El fantasma de marzo
Por Javier Bravo Bravo – Psicólogo y académico U. Central
El cierre de las vacaciones y el comienzo del nuevo período laboral suele estar acompañado de una serie de emociones intensas. La alegría, relajo y descanso, se ve interrumpido por el estrés de marzo, que trae horarios, tacos, deudas y pagos. ¿Cómo lidiar con este tránsito de manera sana y abordar este momento desde la templanza y la conciencia?
Primero hay que reconocer la importancia de tomarse un descanso del período laboral, tener vacaciones es una necesidad vital, donde podemos reconectar con nosotros mismos, volver a nuestro centro emocional, hacer una retrospectiva de los logros del período previo y de los aspectos que aún podemos mejorar.
Las vacaciones son necesarias para hacer un cierre justo del esfuerzo que dimos durante el año, y también para prepararnos mental, emocional y físicamente para el nuevo ciclo. Es importante que podamos conectarnos con nuestros anhelos profundos, cumplir sueños que están pendientes, visitar lugares que deseamos, compartir con la gente que queremos, o simplemente descansar, comer y dormir tranquilos. Si logramos realizar este tránsito con consciencia, podremos entrar con un buen pie a marzo, reconociendo también los desafíos que trae.
También es importante agradecer las buenas experiencias que tuvimos en vacaciones, tener una actitud que vea lo positivo que vivimos, y cerrar de forma adecuada ese ciclo, para que no queden pendientes para el nuevo período laboral o de estudios. Ahora bien, ¿qué nos trae marzo?
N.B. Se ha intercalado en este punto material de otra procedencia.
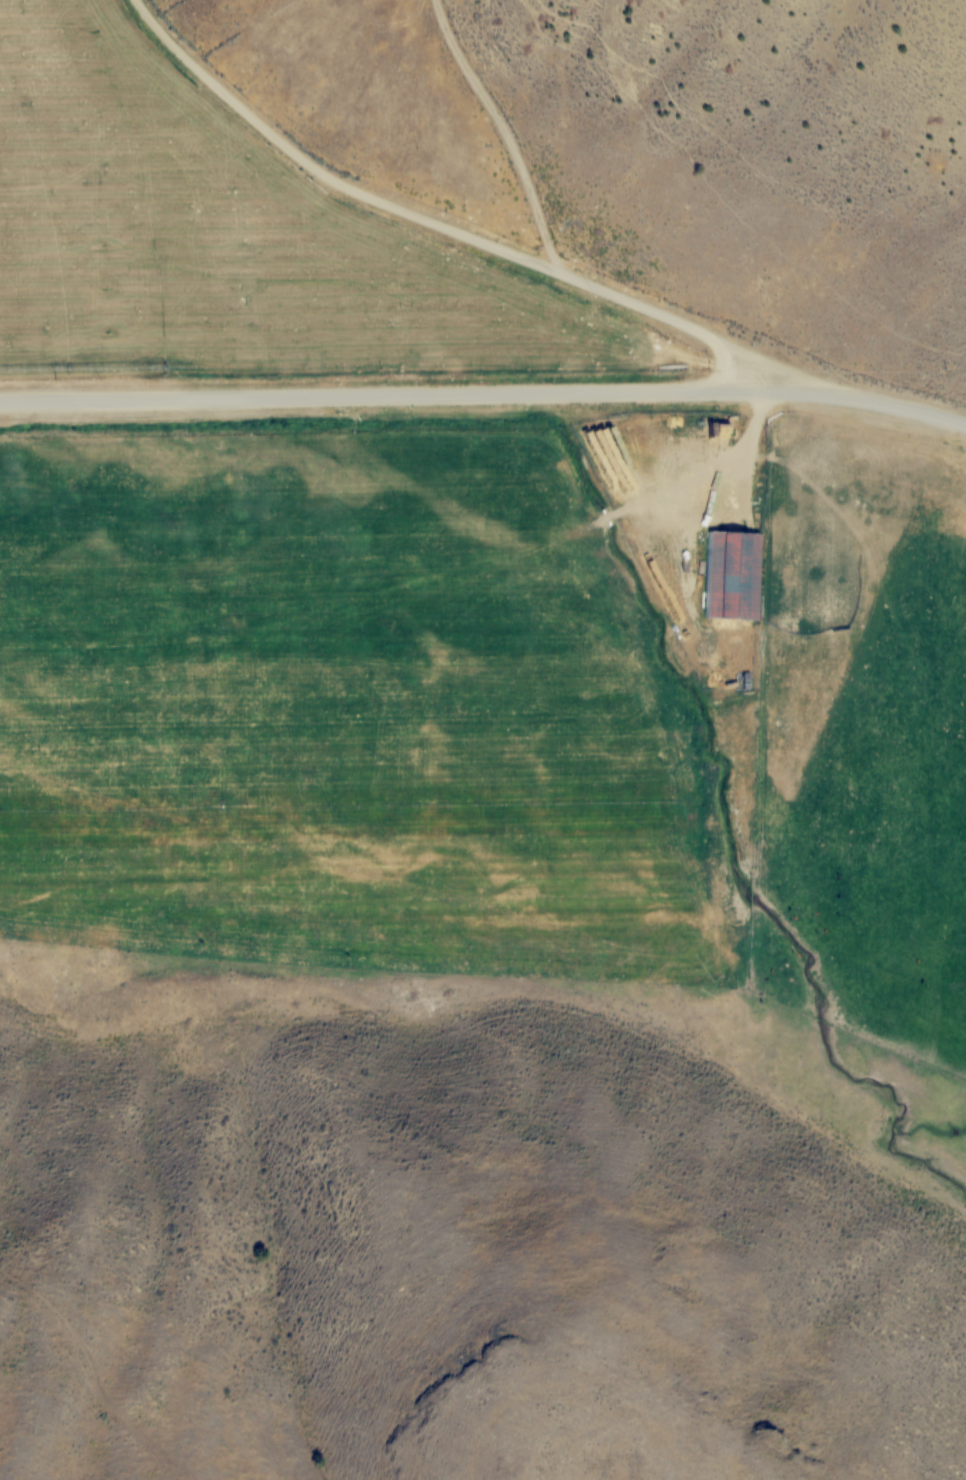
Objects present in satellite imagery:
road: (467, 232)
road: (724, 366)
road: (484, 394)
building: (730, 576)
Este mes nos trae de golpe la responsabilidad del trabajo, de los estudios, de la familia, de los costos escolares de los hijos, el pago de las vacaciones, atochamientos vehiculares, entre otros.
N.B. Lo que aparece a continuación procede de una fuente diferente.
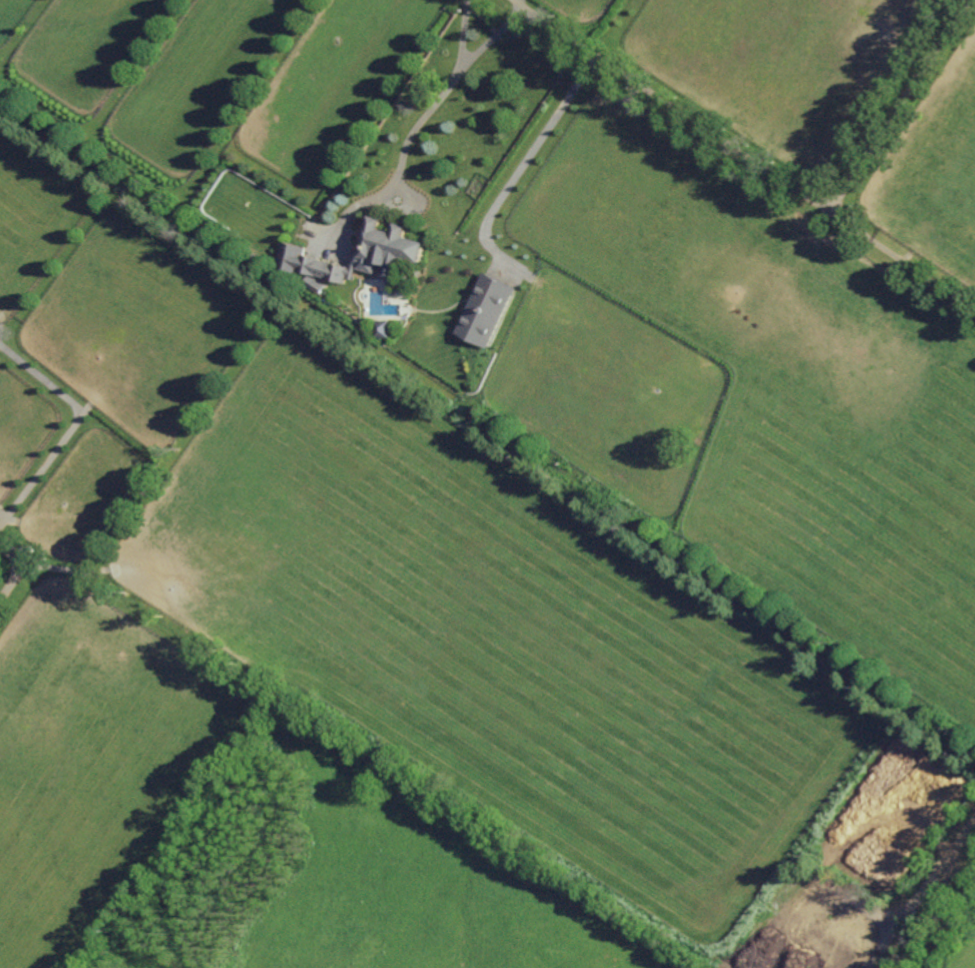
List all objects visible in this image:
road: (526, 161)
road: (779, 173)
building: (389, 248)
road: (901, 260)
building: (333, 271)
building: (402, 292)
building: (487, 309)
building: (383, 328)
road: (19, 567)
En psicología se utiliza la técnica de la visualización como una manera de entrenar al cerebro para que se anticipe a los desafíos futuros. Esta herramienta se puede aplicar para imaginar cómo será la vuelta a marzo, viendo la rutina que tendremos, y con eso prepararnos para enfrentar la realidad, e impedir el shock mental y la afectación del estado de ánimo.
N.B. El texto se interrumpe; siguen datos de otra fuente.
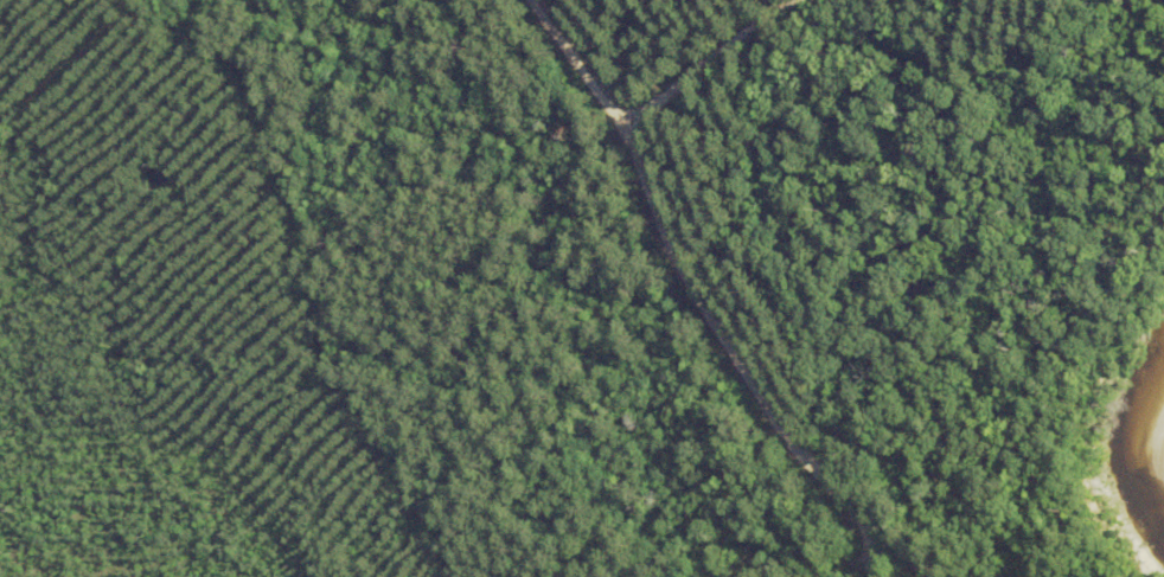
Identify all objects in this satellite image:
road: (723, 59)
road: (718, 286)
river: (1137, 443)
También se recomienda hacer un listado de las responsabilidades que tendremos que abordar para que preparemos nuestra mente para lo nuevo que vendrá. Este check list nos ordena, y nos hace ir asimilando lentamente las nuevas actividades a realizar. Además de lo anterior, es recomendable que logremos ordenar nuestra rutina, dejando espacio para la entretención, la reflexión, el descanso, el deporte o cualquier otra actividad que nos haga volver a nuestro centro y nos hagan sentir bien. Es importante conjugar deber y placer en las actividades diarias.
Si seguimos estos pasos y, sobre todo nuestras intuiciones al respecto, podremos hacer que el fantasma de marzo no de miedo, sino que podamos asumir una actitud sana y fuerte para abordar el nuevo año laboral que comienza.